Guess that is why no one has done it....sucks


----------



## low_passat (Sep 11, 2010)

milan187 said:


> Guess that is why no one has done it....sucks


This link is a DIY for a B6 Passat w/ Tipronic T Handle to the DSG front button. Should be the same procedure. There's also a few other follow up tips in the comments afterwards 

http://forums.vwvortex.com/showthre...these-guys&p=77096463&viewfull=1#post77096463



Nikos_GR said:


> Hi there.
> 
> I just replaced my old-fashioned Tiptronic shifter with the one shown in the first link (I bought mine from ebay).
> 
> ...


----------



## nstabl (May 7, 2006)

low_passat said:


> This link is a DIY for a B6 Passat w/ Tipronic T Handle to the DSG front button. Should be the same procedure. There's also a few other follow up tips in the comments afterwards
> 
> http://forums.vwvortex.com/showthre...these-guys&p=77096463&viewfull=1#post77096463


OP delivers. Very nice.

How difficult, 1-10?


----------



## milan187 (Mar 15, 2009)

Thank you for locating these instructions. It doesn't seem to be too bad it her then plastic heating. Really don't know how hard to do or how sensitive that part is....

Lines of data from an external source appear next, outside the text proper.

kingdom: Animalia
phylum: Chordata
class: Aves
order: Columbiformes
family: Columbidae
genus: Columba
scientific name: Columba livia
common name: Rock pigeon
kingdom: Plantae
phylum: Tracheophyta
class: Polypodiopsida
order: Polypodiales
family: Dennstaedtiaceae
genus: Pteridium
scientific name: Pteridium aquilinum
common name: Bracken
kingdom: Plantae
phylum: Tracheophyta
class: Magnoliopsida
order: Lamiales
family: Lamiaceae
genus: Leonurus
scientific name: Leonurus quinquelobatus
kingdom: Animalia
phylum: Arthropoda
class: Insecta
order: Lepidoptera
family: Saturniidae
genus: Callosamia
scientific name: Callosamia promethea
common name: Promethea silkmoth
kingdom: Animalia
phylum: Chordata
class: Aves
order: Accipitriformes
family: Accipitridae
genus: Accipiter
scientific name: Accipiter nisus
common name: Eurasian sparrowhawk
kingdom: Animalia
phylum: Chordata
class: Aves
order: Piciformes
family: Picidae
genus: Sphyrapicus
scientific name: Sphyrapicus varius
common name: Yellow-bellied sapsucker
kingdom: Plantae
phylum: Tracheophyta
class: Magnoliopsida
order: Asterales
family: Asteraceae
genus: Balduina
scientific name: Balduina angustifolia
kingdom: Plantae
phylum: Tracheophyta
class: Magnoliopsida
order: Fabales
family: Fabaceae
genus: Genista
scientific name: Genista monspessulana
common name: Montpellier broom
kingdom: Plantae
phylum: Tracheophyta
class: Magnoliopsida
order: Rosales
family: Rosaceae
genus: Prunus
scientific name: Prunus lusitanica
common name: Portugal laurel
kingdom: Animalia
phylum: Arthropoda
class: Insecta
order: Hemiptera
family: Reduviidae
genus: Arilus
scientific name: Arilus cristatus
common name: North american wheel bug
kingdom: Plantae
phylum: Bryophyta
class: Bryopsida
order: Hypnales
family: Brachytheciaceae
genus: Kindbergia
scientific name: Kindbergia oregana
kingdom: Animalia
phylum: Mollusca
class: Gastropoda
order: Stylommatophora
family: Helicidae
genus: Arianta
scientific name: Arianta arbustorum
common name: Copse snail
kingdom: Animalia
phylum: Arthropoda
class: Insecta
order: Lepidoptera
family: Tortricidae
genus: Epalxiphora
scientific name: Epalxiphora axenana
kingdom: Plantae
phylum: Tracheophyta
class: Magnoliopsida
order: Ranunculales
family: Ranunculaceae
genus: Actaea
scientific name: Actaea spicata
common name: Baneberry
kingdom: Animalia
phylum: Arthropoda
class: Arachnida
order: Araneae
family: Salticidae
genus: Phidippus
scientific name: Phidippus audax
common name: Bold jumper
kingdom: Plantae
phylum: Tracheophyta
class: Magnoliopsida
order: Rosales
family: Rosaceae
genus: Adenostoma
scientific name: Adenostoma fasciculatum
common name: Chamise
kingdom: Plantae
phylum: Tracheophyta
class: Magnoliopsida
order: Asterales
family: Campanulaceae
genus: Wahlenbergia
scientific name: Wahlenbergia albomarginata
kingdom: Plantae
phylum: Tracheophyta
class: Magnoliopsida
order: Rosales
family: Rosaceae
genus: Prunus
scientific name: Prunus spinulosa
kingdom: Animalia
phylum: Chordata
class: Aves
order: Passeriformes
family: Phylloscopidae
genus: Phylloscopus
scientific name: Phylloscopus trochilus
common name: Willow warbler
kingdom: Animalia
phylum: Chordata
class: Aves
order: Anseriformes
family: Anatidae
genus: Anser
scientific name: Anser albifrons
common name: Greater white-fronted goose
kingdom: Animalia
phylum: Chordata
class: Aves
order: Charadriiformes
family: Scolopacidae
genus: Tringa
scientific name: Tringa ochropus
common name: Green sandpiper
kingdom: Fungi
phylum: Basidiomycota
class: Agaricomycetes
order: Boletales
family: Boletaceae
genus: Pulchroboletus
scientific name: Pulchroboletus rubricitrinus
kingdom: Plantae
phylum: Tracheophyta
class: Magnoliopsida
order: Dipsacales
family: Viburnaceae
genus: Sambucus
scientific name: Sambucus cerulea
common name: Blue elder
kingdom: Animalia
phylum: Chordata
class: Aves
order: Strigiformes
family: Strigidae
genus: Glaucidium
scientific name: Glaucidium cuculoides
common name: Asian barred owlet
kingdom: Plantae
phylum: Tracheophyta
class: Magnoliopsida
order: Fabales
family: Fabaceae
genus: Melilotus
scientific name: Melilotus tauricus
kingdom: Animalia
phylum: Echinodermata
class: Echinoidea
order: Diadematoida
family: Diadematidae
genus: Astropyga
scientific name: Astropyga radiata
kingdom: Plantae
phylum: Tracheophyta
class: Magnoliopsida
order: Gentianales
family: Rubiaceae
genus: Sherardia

Sent from my BlackBerry Z10 using Tapatalk 2


----------



## Stero1D (Aug 8, 2012)

Anybody completed the swap?


----------



## alexpva (Mar 3, 2013)

I did this swap, ewriting works perfectly


----------



## Stero1D (Aug 8, 2012)

alexpva said:


> I did this swap, ewriting works perfectly


Pictures?


----------